CONSIGNA 1: Indica si cada afirmación coincide con la nota sobre el cierre del tambo. Responde sí o no y cita las palabras de la nota que lo deciden. (a) La explotación visitada se encuentra en San Antonio. (b) Después de la lluvia, el agua se retiró de los campos. (c) La repetición de fenómenos dio lugar a obras concretas.
CONSIGNA 2: Retoma la nota sobre el cierre del tambo y continúala a partir de su última oración.

El día que el tambo dice “basta”

En San Antonio, visitamos una explotación que cerró hace unos días. Una historia que encuentra el límite con el desastre climático, pero sobre todo con la falta de obras en la principal cuenca lechera. La familia Enrico y las sensaciones en medio de tanta decidia y con un amplio margen de falta de respuestas políticas.


Por Elida Thiery – Pasó la lluvia y quedó el agua. Los campos así lo muestran, con el colapso de las napas, con los canales rebalsados y la repitencia de fenómenos que nunca lograron una reacción concreta en obras.
Eso es lo que resuena en cada charla entre productores, entre vecinos, lo que a simple vista se refleja.

ENTRADAS DE DATOS:
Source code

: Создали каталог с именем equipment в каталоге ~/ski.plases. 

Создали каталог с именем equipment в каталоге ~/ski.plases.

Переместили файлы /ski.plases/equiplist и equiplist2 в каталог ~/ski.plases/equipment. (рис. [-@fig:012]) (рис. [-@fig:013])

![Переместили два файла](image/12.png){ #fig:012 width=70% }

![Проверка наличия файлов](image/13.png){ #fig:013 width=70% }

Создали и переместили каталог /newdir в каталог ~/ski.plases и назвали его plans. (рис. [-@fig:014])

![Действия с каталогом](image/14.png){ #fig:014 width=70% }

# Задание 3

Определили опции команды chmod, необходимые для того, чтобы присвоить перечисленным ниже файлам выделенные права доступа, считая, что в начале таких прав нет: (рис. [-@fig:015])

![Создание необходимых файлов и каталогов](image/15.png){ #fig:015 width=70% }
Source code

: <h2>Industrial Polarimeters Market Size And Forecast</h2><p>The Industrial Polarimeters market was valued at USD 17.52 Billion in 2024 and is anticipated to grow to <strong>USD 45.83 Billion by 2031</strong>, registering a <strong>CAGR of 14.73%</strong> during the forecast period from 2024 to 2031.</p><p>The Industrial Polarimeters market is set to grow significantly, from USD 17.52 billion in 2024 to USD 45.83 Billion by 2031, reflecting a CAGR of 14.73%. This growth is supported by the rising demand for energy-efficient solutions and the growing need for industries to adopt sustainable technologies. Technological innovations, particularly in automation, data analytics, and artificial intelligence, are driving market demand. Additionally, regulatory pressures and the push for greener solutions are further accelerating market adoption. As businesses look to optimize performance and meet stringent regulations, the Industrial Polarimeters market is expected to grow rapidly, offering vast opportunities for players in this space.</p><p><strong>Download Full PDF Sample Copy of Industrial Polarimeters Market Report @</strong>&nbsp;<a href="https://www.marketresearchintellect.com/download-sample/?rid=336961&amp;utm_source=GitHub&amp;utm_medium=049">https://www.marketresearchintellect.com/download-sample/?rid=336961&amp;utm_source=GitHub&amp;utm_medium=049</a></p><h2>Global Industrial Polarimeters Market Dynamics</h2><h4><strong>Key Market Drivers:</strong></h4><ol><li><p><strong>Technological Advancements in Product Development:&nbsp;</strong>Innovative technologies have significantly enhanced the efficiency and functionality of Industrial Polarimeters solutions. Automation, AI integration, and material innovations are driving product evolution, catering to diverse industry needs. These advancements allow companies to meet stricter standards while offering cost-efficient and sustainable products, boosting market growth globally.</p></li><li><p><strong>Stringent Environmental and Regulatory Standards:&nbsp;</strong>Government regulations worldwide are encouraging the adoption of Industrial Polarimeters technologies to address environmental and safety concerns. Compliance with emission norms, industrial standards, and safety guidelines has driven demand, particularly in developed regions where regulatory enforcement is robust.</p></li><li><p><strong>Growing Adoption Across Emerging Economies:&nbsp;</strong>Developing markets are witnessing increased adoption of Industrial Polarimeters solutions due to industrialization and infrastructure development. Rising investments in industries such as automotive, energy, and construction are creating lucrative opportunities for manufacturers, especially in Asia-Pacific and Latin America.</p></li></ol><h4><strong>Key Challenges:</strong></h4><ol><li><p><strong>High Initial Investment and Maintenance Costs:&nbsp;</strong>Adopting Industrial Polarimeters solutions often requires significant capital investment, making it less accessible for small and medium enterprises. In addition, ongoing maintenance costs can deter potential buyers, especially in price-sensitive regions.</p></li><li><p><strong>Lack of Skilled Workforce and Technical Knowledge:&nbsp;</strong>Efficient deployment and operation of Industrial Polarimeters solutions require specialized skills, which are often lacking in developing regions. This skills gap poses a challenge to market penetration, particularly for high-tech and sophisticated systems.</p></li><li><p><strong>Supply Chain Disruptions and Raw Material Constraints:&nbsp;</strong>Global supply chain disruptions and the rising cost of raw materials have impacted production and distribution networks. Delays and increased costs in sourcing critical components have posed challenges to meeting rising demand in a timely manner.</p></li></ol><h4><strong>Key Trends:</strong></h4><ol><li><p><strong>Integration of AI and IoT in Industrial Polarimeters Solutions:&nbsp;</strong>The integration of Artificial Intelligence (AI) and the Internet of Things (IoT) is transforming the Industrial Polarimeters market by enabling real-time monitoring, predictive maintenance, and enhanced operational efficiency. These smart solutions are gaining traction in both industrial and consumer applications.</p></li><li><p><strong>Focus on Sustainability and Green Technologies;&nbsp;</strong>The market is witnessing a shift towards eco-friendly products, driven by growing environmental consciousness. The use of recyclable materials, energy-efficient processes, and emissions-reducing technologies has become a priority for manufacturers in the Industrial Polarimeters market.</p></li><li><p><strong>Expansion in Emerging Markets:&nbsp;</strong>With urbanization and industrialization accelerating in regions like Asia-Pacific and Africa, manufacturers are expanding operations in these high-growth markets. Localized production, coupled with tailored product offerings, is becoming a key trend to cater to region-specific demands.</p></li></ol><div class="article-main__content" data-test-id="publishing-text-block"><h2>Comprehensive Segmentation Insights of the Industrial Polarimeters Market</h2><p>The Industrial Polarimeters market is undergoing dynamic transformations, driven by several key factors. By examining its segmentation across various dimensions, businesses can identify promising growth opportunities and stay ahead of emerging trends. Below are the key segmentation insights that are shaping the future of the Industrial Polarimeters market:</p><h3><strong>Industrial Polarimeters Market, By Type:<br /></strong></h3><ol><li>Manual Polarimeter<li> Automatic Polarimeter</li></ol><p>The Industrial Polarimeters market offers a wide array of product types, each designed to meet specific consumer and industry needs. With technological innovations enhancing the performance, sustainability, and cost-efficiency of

RESPUESTA FINAL 1:
(a) Sí: "En San Antonio, visitamos una explotación que cerró hace unos días."
(b) No: "Pasó la lluvia y quedó el agua."
(c) No: "la repitencia de fenómenos que nunca lograron una reacción concreta en obras."

RESPUESTA FINAL 2:
Tomamos la Ruta Provincial 70 hacia el oeste, esa que hace unos años el propio Antonio Bonfatti prometía repavimentar para que no haya víctimas viales y que sigue igual o peor que todos los ingresos a los pueblos, a sus lados. Sorteando los baches, sobre cada margen el agua custodia campos de maíz, algunos de soja y todos los ingresos a los campos. Son pocos kilómetros hasta Colonia Castellanos, el distrito que comparte a su comunidad con San Antonio. Allí hacia el sur nos espera un tractor, el más aguerrido que tiene Ricardo Enrico, que con un carro nos llevará por cinco kilómetros a puro barro y agua por los caminos que debieran al menos estar arenados desde hace mucho tiempo, para que la recolección de leche sea normal.
En un banco improvisado, agarrados bien fuerte la travesía empieza a mostrar desde los patos instalados como fauna habitual, hasta lagunas de hectáreas, incluyendo lotes de maíz resecos y podridos, que se llevaron la inversión y el trabajo de lo último de 2016.
Martín Enrico va serio mirando alrededor mientras Luciana, la pareja de Ricardo trata de trasladar el significado de tanto esfuerzo perdido, mientras mezclamos historias de vida cruzadas, siempre con el condimento de una expectativa positiva hacia adelante.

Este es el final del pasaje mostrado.